WORK ITEM – Pull out each line of the records that contains the string "ABVCAP".
##### DATA SECTION #####
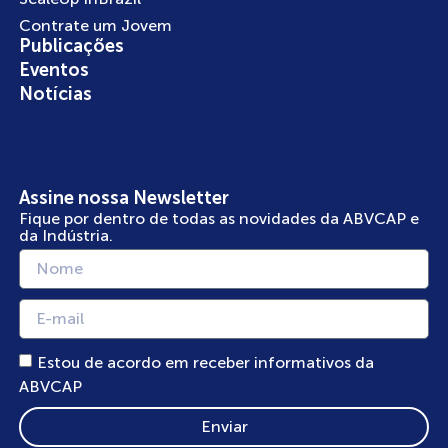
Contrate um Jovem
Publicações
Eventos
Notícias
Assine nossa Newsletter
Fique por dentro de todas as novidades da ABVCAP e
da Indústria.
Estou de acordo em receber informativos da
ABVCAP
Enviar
#####
##### DATA SECTION #####
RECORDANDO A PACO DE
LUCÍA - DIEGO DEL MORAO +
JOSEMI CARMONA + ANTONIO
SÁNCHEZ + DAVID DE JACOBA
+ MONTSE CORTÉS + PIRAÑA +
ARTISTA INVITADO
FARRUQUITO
#####
REPLY –
Fique por dentro de todas as novidades da ABVCAP e
ABVCAP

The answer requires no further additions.